> _ASSIGNED TASK_: Search the data below for the string "anchor" and copy all lines where it shows up.

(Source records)
..............................

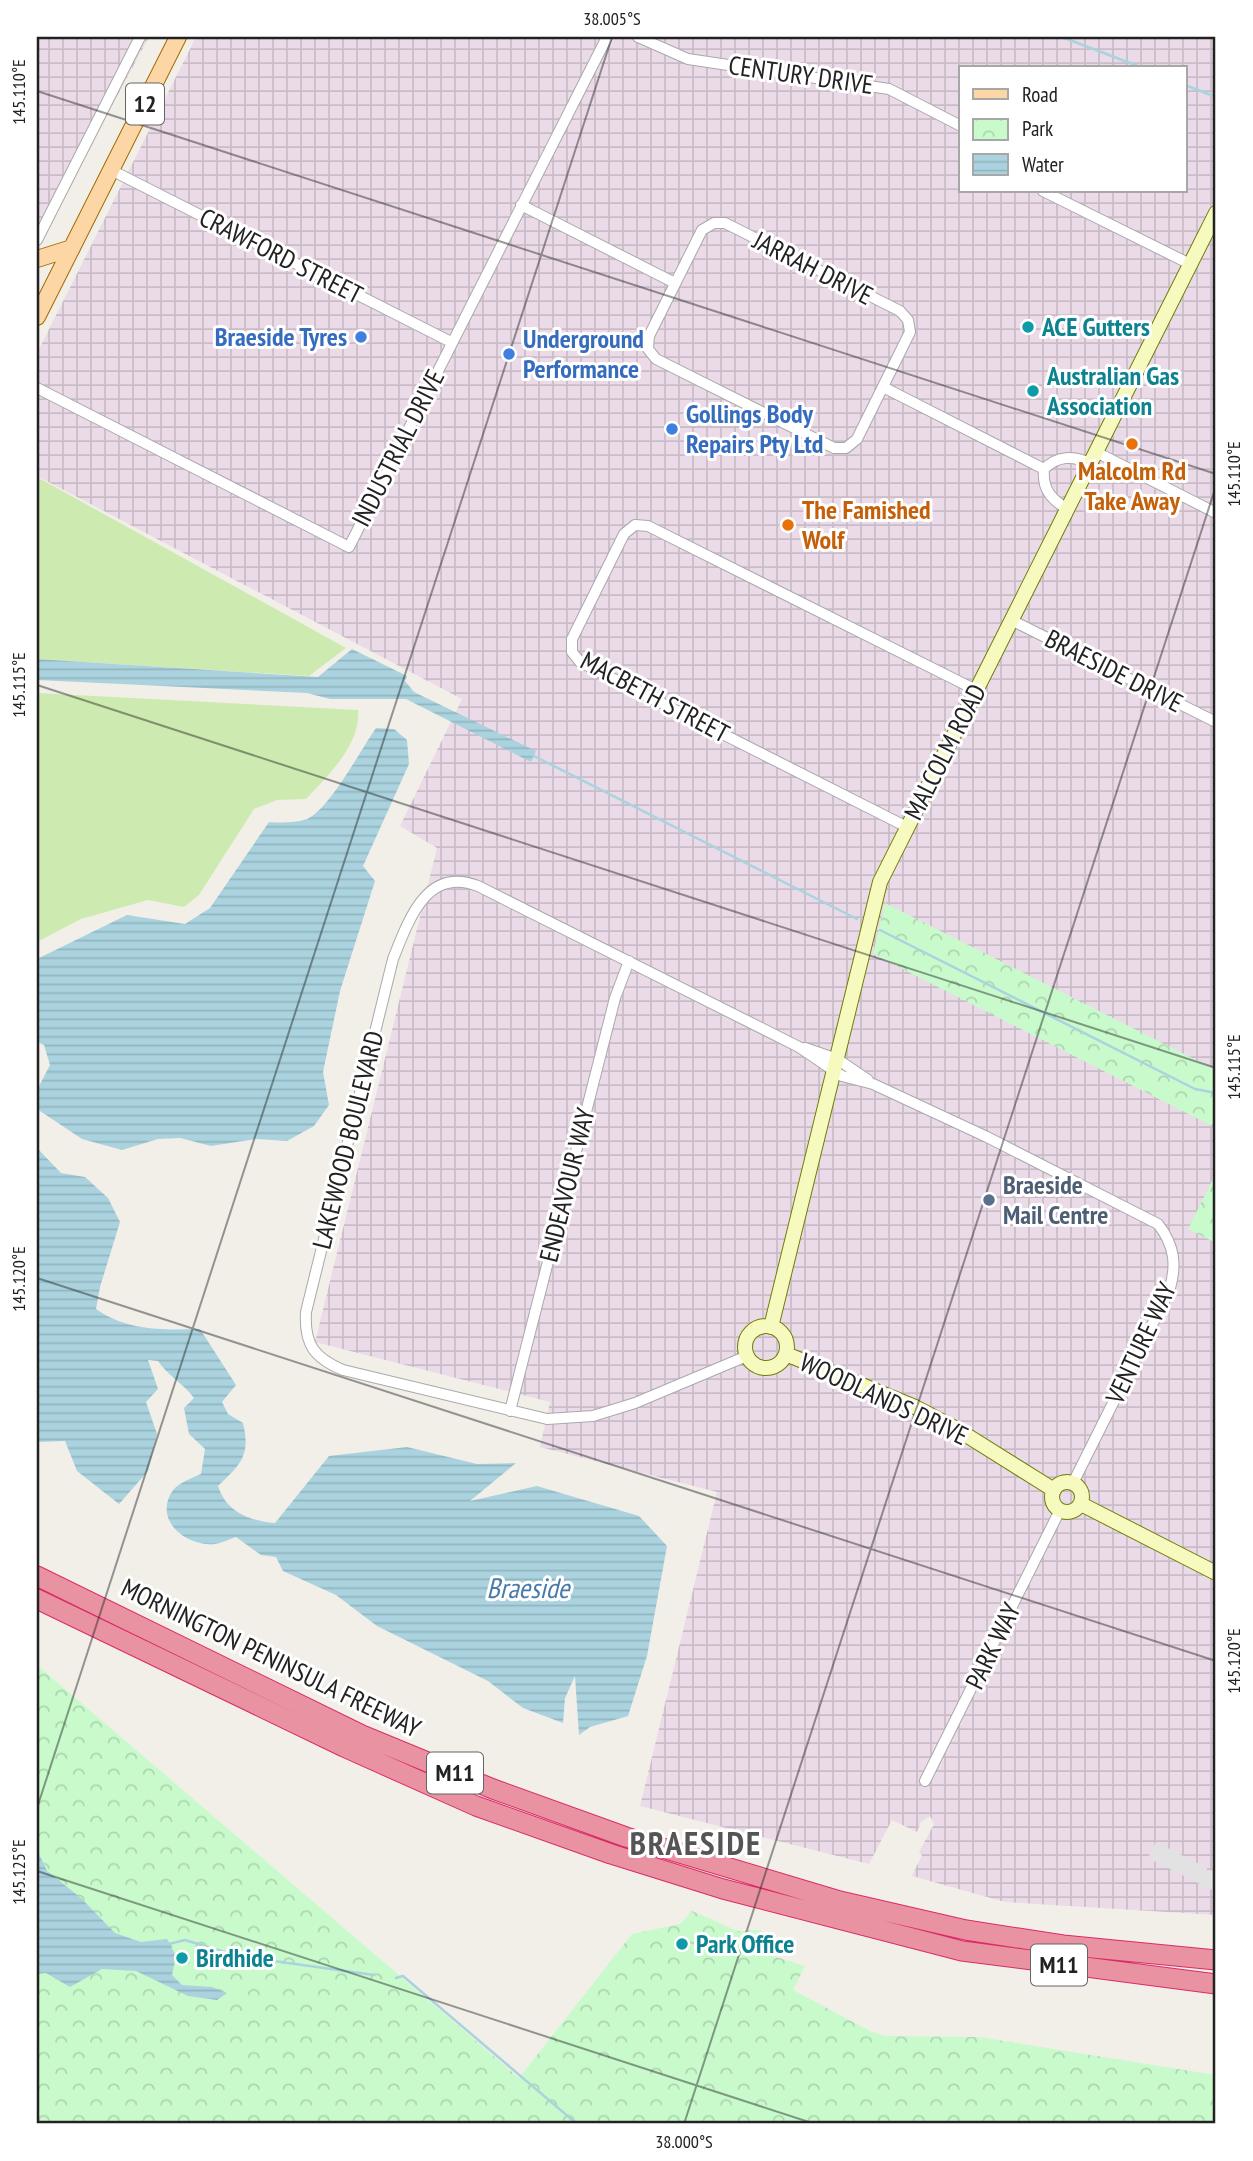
<svg xmlns="http://www.w3.org/2000/svg" width="1253" height="2161" font-family="'PT Sans Narrow',sans-serif">
	<style>
		.industrial { fill: url(#industrial-grid); fill-rule: evenodd }
		.grass { fill: #cdebb0 }
		.park { fill: url(#park-crowns) }
		.parking { fill: #e2e2e2 }
		.water { fill: url(#water-rules) }
		.lines { fill: none; stroke-linecap: round; stroke-linejoin: round }
		.stream { stroke: #aad3df; stroke-width: 2.5 }
		.street-casing { stroke: #a9a9a9; stroke-width: 12 }
		.secondary-casing { stroke: #707d05; stroke-width: 16 }
		.primary-casing { stroke: #a06b00; stroke-width: 18 }
		.highway-casing { stroke: #dc2a67; stroke-width: 21 }
		.street { stroke: #fff; stroke-width: 10 }
		.secondary { stroke: #f7fabf; stroke-width: 14 }
		.primary { stroke: #fcd6a4; stroke-width: 16 }
		.highway { stroke: #e892a2; stroke-width: 19 }
		.ticks { fill: none; stroke: #222; stroke-width: 2; stroke-opacity: 0.45 }
		.culture-dot { fill: #0f9aa8; stroke: #fff; stroke-width: 2.5 }
		.shop-dot { fill: #3f7fe0; stroke: #fff; stroke-width: 2.5 }
		.food-dot { fill: #e8710a; stroke: #fff; stroke-width: 2.5 }
		.service-dot { fill: #5c6f8a; stroke: #fff; stroke-width: 2.5 }
		.labels { text-anchor: middle; stroke-width: 6; stroke-linejoin: round; paint-order: stroke }
		.shield { fill: #fff; stroke: #646464; stroke-width: 2 }
		.shield-label { font-size: 24px; font-weight: bold; fill: #222 }
		.street-label { font-size: 26px; fill: #222; stroke: #fff }
		.culture-label { font-size: 26px; font-weight: bold; fill: #0d838f; stroke: #fff; text-anchor: start }
		.shop-label { font-size: 26px; font-weight: bold; fill: #366cbe; stroke: #fff; text-anchor: start }
		.food-label { font-size: 26px; font-weight: bold; fill: #c56008; stroke: #fff }
		.service-label { font-size: 26px; font-weight: bold; fill: #4e5e75; stroke: #fff; text-anchor: start }
		.water-label { font-size: 28px; font-style: italic; fill: #4a7aab; stroke: #fff }
		.district-label { font-size: 33px; font-weight: bold; letter-spacing: 2px; fill: #555; stroke: #fff }
		.neatline { fill: none; stroke: #222; stroke-width: 2.5 }
		.ticks-label { font-size: 18px; text-anchor: middle; fill: #222 }
	</style>
	<defs>
		<pattern id="industrial-grid" width="8" height="8" patternUnits="userSpaceOnUse" patternTransform="scale(1.75)"><rect width="8" height="8" fill="#ebdbe8"/><path d="M0 4h8M4 0v8" fill="none" stroke="#c9bcc7"/></pattern>
		<pattern id="park-crowns" width="20" height="18" patternUnits="userSpaceOnUse" patternTransform="scale(1.75)"><rect width="20" height="18" fill="#c8facc"/><path d="M2 6a3 3 0 1 1 6 0M12 15a3 3 0 1 1 6 0" fill="none" stroke="#acd6af"/></pattern>
		<pattern id="water-rules" width="6" height="5" patternUnits="userSpaceOnUse" patternTransform="scale(1.75)"><rect width="6" height="5" fill="#aad3df"/><path d="M0 2.5h6" fill="none" stroke="#92b5bf"/></pattern>
	</defs>
	<rect width="100%" height="100%" fill="#f2efe9"/>
	<path class="industrial" d="M37 37H149L37 244Z
		M196 37H1216V1915L1005 1902 912 1876 922 1855 919 1852 934 1824 930 1816 921 1822 917 1832 892 1820 869 1864 640 1806 717 1492 540 1447 550 1402 315 1342 437 848 400 826 462 699 37 476V353ZM961 68H1185V191H961Z"/>
	<path class="grass" d="M37 477 346 648 309 676 37 659Z
		M37 693 358 710C361 745 328 775 306 799L277 800 254 809 199 895 184 907 148 900 81 919 37 942Z"/>
	<path class="park" d="M885 903 1216 1070V1128L873 954Z
		M1216 1173V1243L1188 1229Z
		M37 1665 519 2078 632 1934 680 1924 692 1911 738 1931 760 1930 774 1940 770 1955 805 1966 793 1990 870 2031 885 2036 979 2037 1216 2075V2124H37Z"/>
	<path class="parking" d="M1156 1842 1207 1868 1206 1873 1216 1868V1892L1148 1858Z"/>
	<path class="water" d="M352 649 407 676 405 681 414 692 536 751 531 762 406 699H330L307 693 37 680V659L318 677Z
		M376 728 394 729 407 740 409 764 363 866 375 881 340 991 323 1072 329 1105 314 1126 287 1141 256 1139 211 1146 180 1138 158 1139 122 1150 82 1139 37 1109V1090L50 1065 44 1045 37 1042V959L127 915 185 924 210 908 269 822C282 823 295 823 307 819 328 811 362 748 376 728Z
		M37 1148 61 1173 85 1177 108 1198 120 1222 100 1287 96 1309C127 1331 163 1330 200 1329L236 1385 222 1402 228 1414 243 1423C251 1456 240 1465 218 1486 226 1512 250 1521 275 1523L329 1456 407 1447 477 1464 516 1463 470 1501 537 1486 639 1516 667 1546 647 1656 628 1716 590 1727 579 1735 575 1676 565 1698 563 1723 523 1708 488 1681 377 1626 336 1595 283 1571 276 1557 261 1555 236 1537C230 1539 222 1543 215 1544 189 1547 156 1524 170 1495 176 1483 190 1479 201 1474L205 1449 189 1434 184 1408 194 1398C183 1383 168 1376 158 1361L148 1360 158 1389 146 1402 157 1434 148 1471 119 1504 77 1471 65 1441 37 1442Z
		M37 1850 47 1871 81 1898 115 1933 141 1942 167 1939 176 1956 172 1975 182 1985 212 1987 227 1993 217 2000 188 1996 136 1971 102 1969 70 1987 46 1973 37 1974Z"/>
	<g class="lines">
		<path class="stream" d="M1062 37 1143 68
			M1185 85 1216 97
			M532 755 857 919
			M880 930 1195 1089 1216 1093
			M169 1944 185 1940 237 1956 374 1975
			M396 1978 403 1976 577 2124"/>
		<defs>
			<path id="street" d="M638 37 688 59 889 89 961 126
				M111 170 451 342
				M1043 191 1190 264
				M521 205 675 283
				M714 223H725L900 311 908 320 910 332 857 439 846 448H834L656 359 648 349 649 336 702 230Z
				M37 240 140 37
				M883 387 1044 469
				M37 388 349 547 607 37
				M1096 452 1216 513
				M1067 509C1051 499 1042 489 1044 469 1058 455 1073 456 1090 463
				M1011 620 1216 722
				M907 827 580 662 572 652V639L624 534 635 525 648 526 976 690
				M805 1048 837 1059 868 1080
				M747 1356 635 1403 593 1416 547 1419 343 1370C314 1358 304 1344 306 1312L393 959C409 919 427 866 478 886L799 1047 842 1076 873 1084 987 1137 1158 1224C1175 1246 1177 1266 1169 1291L1073 1483
				M510 1411 615 998 629 961
				M925 1781 1060 1510"/>
			<path id="secondary" d="M745 1347a21 21 0 1 1 42 0a21 21 0 1 1-42 0Z
				M771 1327 880 882 1216 213
				M786 1354 915 1407 955 1428 1054 1490
				M1052 1497a15 15 0 1 1 30 0a15 15 0 1 1-30 0Z
				M1081 1504 1216 1573"/>
			<path id="primary" d="M37 259 72 248
				M37 317 178 37"/>
			<path id="highway" d="M37 1576 362 1735 493 1789 626 1837 840 1901 966 1930 1063 1945 1216 1960
				M37 1599 344 1747 476 1806 611 1854 723 1889 962 1951 1216 1984"/>
		</defs>
		<use href="#street" class="street-casing"/>
		<use href="#secondary" class="secondary-casing"/>
		<use href="#primary" class="primary-casing"/>
		<use href="#highway" class="highway-casing"/>
		<use href="#street" class="street"/>
		<use href="#secondary" class="secondary"/>
		<use href="#primary" class="primary"/>
		<use href="#highway" class="highway"/>
	</g>
	<path class="ticks" d="M37 91 1216 474M37 685 1216 1068M37 1278 1216 1661M37 1808 612 37M37 1871 815 2124M684 2124 1216 486"/>
	<g class="culture-dot">
		<circle cx="1028" cy="327" r="7"/>
		<circle cx="1033" cy="391" r="7"/>
		<circle cx="682" cy="1944" r="7"/>
		<circle cx="182" cy="1958" r="7"/>
	</g>
	<g class="shop-dot">
		<circle cx="361" cy="337" r="7"/>
		<circle cx="509" cy="354" r="7"/>
		<circle cx="672" cy="429" r="7"/>
	</g>
	<g class="food-dot">
		<circle cx="1132" cy="444" r="7"/>
		<circle cx="788" cy="525" r="7"/>
	</g>
	<circle class="service-dot" cx="989" cy="1200" r="7"/>
	<g class="labels">
		<g class="shield">
			<rect x="126" y="83.5" width="38" height="41" rx="5"/>
			<rect x="427" y="1752.5" width="56" height="41" rx="5"/>
			<rect x="1031" y="1944.5" width="56" height="41" rx="5"/>
		</g>
		<g class="shield-label">
			<text x="145" y="112">12</text>
			<text x="455" y="1781">M11</text>
			<text x="1059" y="1973">M11</text>
		</g>
		<g class="street-label">
			<text transform="translate(801 75) rotate(8)" y="9">CENTURY DRIVE</text>
			<text transform="translate(281 256) rotate(27)" y="9">CRAWFORD STREET</text>
			<text transform="translate(813 268) rotate(27)" y="9">JARRAH DRIVE</text>
			<text transform="translate(398 448) rotate(-63)" y="9">INDUSTRIAL DRIVE</text>
			<text transform="translate(1114 671) rotate(27)" y="9">BRAESIDE DRIVE</text>
			<text transform="translate(655 697) rotate(28)" y="9">MACBETH STREET</text>
			<text transform="translate(945 752) rotate(-63)" y="9">MALCOLM ROAD</text>
			<text transform="translate(348 1140) rotate(-76)" y="9">LAKEWOOD BOULEVARD</text>
			<text transform="translate(567 1185) rotate(-76)" y="9">ENDEAVOUR WAY</text>
			<text transform="translate(1141 1343) rotate(-65)" y="9">VENTURE WAY</text>
			<text transform="translate(884 1399) rotate(25)" y="9">WOODLANDS DRIVE</text>
			<text transform="translate(993 1646) rotate(-64)" y="9">PARK WAY</text>
			<text transform="translate(271 1658) rotate(26)" y="9">MORNINGTON PENINSULA FREEWAY</text>
		</g>
		<g class="culture-label">
			<text x="1042" y="336">ACE Gutters</text>
			<text x="1047" y="385">Australian Gas<tspan x="1047" dy="30">Association</tspan></text>
			<text x="696" y="1953">Park Office</text>
			<text x="196" y="1967">Birdhide</text>
		</g>
		<g class="shop-label">
			<text x="347" y="346" text-anchor="end">Braeside Tyres</text>
			<text x="523" y="348">Underground<tspan x="523" dy="30">Performance</tspan></text>
			<text x="686" y="423">Gollings Body<tspan x="686" dy="30">Repairs Pty Ltd</tspan></text>
		</g>
		<g class="food-label">
			<text x="1132" y="480">Malcolm Rd<tspan x="1132" dy="30">Take Away</tspan></text>
			<text x="802" y="519" text-anchor="start">The Famished<tspan x="802" dy="30">Wolf</tspan></text>
		</g>
		<g class="service-label">
			<text x="1003" y="1194">Braeside<tspan x="1003" dy="30">Mail Centre</tspan></text>
		</g>
		<g class="water-label">
			<text x="528" y="1598">Braeside</text>
		</g>
		<g class="district-label">
			<text x="696" y="1855">BRAESIDE</text>
		</g>
	</g>
	<rect width="1253" height="2161" fill="none" stroke="#ffffff" stroke-width="77"/>
	<rect x="959" y="66" width="228" height="126" fill="#ffffff" stroke="#a7a7a7" stroke-width="2"/>
	<rect x="973" y="89" width="35" height="10" fill="#fcd6a4" stroke="#a7a7a7" stroke-width="2"/>
	<text x="1022" y="102" font-size="21" fill="#222222">Road</text>
	<rect x="973" y="119" width="35" height="21" fill="url(#park-crowns)" stroke="#a7a7a7" stroke-width="2"/>
	<text x="1022" y="136" font-size="21" fill="#222222">Park</text>
	<rect x="973" y="154" width="35" height="21" fill="url(#water-rules)" stroke="#a7a7a7" stroke-width="2"/>
	<text x="1022" y="172" font-size="21" fill="#222222">Water</text>
	<rect x="38" y="38" width="1176" height="2084" class="neatline"/>
	<g class="ticks-label">
		<text x="612" y="25">38.005°S</text>
		<text transform="translate(19 92) rotate(-90)" y="6">145.110°E</text>
		<text transform="translate(1234 474) rotate(-90)" y="6">145.110°E</text>
		<text transform="translate(19 685) rotate(-90)" y="6">145.115°E</text>
		<text transform="translate(1234 1067) rotate(-90)" y="6">145.115°E</text>
		<text transform="translate(19 1279) rotate(-90)" y="6">145.120°E</text>
		<text transform="translate(1234 1661) rotate(-90)" y="6">145.120°E</text>
		<text transform="translate(19 1872) rotate(-90)" y="6">145.125°E</text>
		<text x="684" y="2148">38.000°S</text>
	</g>
</svg>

..............................

> _EXERCISE OUTPUT_:
		.labels { text-anchor: middle; stroke-width: 6; stroke-linejoin: round; paint-order: stroke }
		.culture-label { font-size: 26px; font-weight: bold; fill: #0d838f; stroke: #fff; text-anchor: start }
		.shop-label { font-size: 26px; font-weight: bold; fill: #366cbe; stroke: #fff; text-anchor: start }
		.service-label { font-size: 26px; font-weight: bold; fill: #4e5e75; stroke: #fff; text-anchor: start }
		.ticks-label { font-size: 18px; text-anchor: middle; fill: #222 }
			<text x="347" y="346" text-anchor="end">Braeside Tyres</text>
			<text x="802" y="519" text-anchor="start">The Famished<tspan x="802" dy="30">Wolf</tspan></text>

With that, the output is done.